Las influencias que son conscientes se reconocen fácilmente y se pueden eliminar si éstas se oponen a las buenas costumbres del procedimiento científico. Sin embargo, las influencias realmente importantes son las inconscientes. Hay muchos economistas que se creen inmunes a ellas, aunque están igual de expuestos que cualquiera. Suelen sostener que desconocen de su existencia, pero esas influencias están operando incesantemente a través de procesos que se esfuerzan en racionalizar los motivos inconscientes que son totalmente ilógicos. Ahí surge la creencia en la ideología, para bien y para mal.

Hace 20 años, los países en transición de la Europa del Este querían ir donde estábamos nosotros, Europa, antes de la crisis. El mismo deseo lo han compartido las economías emergentes de Latinoamérica y el Suroeste Asiático. Y sin embargo, la pregunta crucial es ¿dónde queremos nosotros, los ciudadanos europeos, ir a partir de ahora?

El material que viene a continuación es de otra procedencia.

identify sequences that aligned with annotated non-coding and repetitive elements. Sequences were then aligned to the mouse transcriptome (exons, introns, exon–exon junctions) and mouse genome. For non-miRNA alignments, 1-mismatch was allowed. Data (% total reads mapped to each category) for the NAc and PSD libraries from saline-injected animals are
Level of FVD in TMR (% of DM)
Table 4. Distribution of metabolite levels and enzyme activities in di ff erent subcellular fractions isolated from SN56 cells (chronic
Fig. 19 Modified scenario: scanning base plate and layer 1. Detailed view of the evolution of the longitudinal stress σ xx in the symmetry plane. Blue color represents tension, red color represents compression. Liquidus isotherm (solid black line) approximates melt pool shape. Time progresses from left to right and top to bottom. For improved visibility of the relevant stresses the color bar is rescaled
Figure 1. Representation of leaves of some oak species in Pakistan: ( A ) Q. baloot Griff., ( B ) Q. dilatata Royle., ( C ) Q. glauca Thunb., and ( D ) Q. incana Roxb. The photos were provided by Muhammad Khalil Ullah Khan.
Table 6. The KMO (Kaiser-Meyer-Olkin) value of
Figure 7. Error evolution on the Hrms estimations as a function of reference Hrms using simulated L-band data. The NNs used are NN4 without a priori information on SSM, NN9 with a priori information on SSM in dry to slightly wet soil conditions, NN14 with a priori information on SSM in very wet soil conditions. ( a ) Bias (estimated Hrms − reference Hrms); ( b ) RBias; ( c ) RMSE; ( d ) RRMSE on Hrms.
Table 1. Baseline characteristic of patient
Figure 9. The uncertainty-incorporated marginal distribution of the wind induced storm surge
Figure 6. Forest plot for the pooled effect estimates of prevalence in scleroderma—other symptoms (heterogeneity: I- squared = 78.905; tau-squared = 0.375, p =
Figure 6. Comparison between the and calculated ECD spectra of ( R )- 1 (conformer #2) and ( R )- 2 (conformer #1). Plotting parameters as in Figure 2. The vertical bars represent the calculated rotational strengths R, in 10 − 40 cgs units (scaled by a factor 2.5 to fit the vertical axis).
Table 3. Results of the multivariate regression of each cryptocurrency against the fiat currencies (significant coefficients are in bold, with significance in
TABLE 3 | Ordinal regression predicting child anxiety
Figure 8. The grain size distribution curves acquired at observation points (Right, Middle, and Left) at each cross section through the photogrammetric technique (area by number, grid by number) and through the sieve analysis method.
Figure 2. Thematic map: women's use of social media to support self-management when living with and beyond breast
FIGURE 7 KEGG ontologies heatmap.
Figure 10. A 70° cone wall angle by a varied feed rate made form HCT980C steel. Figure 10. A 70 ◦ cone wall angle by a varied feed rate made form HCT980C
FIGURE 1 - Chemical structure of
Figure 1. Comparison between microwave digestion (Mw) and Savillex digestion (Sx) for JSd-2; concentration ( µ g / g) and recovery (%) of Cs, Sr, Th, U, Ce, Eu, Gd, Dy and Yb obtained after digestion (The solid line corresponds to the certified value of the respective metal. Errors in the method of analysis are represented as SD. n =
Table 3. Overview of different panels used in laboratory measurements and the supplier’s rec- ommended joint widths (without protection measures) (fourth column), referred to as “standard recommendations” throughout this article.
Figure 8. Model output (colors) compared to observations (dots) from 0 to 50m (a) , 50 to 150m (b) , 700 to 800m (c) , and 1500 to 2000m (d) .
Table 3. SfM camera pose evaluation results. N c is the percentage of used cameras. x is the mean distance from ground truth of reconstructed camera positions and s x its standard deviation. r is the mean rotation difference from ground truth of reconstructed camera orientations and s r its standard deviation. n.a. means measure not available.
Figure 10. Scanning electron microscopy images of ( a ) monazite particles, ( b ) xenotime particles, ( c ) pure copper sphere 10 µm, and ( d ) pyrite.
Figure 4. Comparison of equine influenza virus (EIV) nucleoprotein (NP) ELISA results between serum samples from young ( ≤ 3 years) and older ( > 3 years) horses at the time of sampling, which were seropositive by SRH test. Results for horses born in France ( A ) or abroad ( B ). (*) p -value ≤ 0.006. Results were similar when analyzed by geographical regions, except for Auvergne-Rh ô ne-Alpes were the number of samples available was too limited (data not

Mientras la rentabilidad social y la rentabilidad económica no confluyan en un punto de equilibrio incuestionable para las intenciones programáticas de todos nuestros dirigentes, a Europa le quedará un largo camino por recorrer, al igual que a cada uno de nosotros. Como exponía al principio: no se puede dejar de actuar ni esperar al "momento adecuado" cuando algo no es justo. No se puede tener miedo a confrontar. Y no es admisible que nos extirpen aquello que nos hace ser quienes somos.